Descripción del problema:
Reproduzca el pasaje del texto sobre la visita a la casa de Spinoza que va desde "Rijnsburg se había" hasta "a la derecha.", y sustituya "concesionario de coches" por "gasolinera".

Texto proporcionado:
Vuelvo a mi visita. ¿Cómo ir hasta su casa? No tenía coche. En la estación de autobuses de Leiden me dispuse a subir al bus de la línea 37, el que estaba indicado en Internet. Pregunté previamente. El conductor me dijo que no, que no era la buena, que era otra. A los pocos minutos, llegó el que me había indicado. Hice lo mismo. No, no era la adecuada. En realidad, él no sabía dónde estaba la Spinozahuis, ni siquiera —me pareció comprender— sabía quién era Spinoza…Apenas sabía inglés y yo nada de neerlandés. La lluvia arreciaba por momentos, y cada vez que uno corría a los andenes en busca del bus providencial debía refugiarse enseguida al lado de la salida de la estación de trenes, debajo de la marquesina. Al final, vi, al preguntarle, en el rostro del tercer conductor, la certeza de que él sí iba a pasar no lejos de la casa y que la conocía. Cuando me bajé en la parada indicada, llamada Spinozalaan, seguí sin tenerlo fácil. Mi móvil no me ayudaba mucho. Y no toda la gente a la que preguntaba sabían decirme dónde estaba exactamente.
Rijnsburg se había convertido en ese tipo de localidades periurbanas, de tipo residencial, un tanto anodinas, por mucho que las edificaciones no fuesen feas, que había visto hace años en Bélgica, donde nunca se sabe dónde está el centro ni la plaza mayor ni la iglesia. No había apenas comercios, así que no podía preguntar a nadie porque el tiempo era desapacible y la gente trabajaba. Al final, llegué a un cruce, donde había un concesionario de coches y torcí a la derecha.

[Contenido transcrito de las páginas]
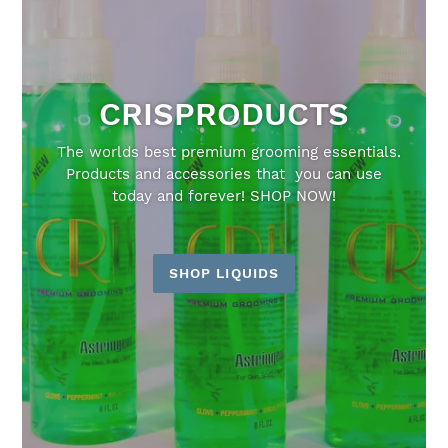
CRISPRODUCTS
The worlds best premium grooming essentials.
Products and accessories that you can use
today and forever! SHOP NOW!
SHOP LIQUIDS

Respuesta solicitada:
Rijnsburg se había convertido en ese tipo de localidades periurbanas, de tipo residencial, un tanto anodinas, por mucho que las edificaciones no fuesen feas, que había visto hace años en Bélgica, donde nunca se sabe dónde está el centro ni la plaza mayor ni la iglesia. No había apenas comercios, así que no podía preguntar a nadie porque el tiempo era desapacible y la gente trabajaba. Al final, llegué a un cruce, donde había un gasolinera y torcí a la derecha.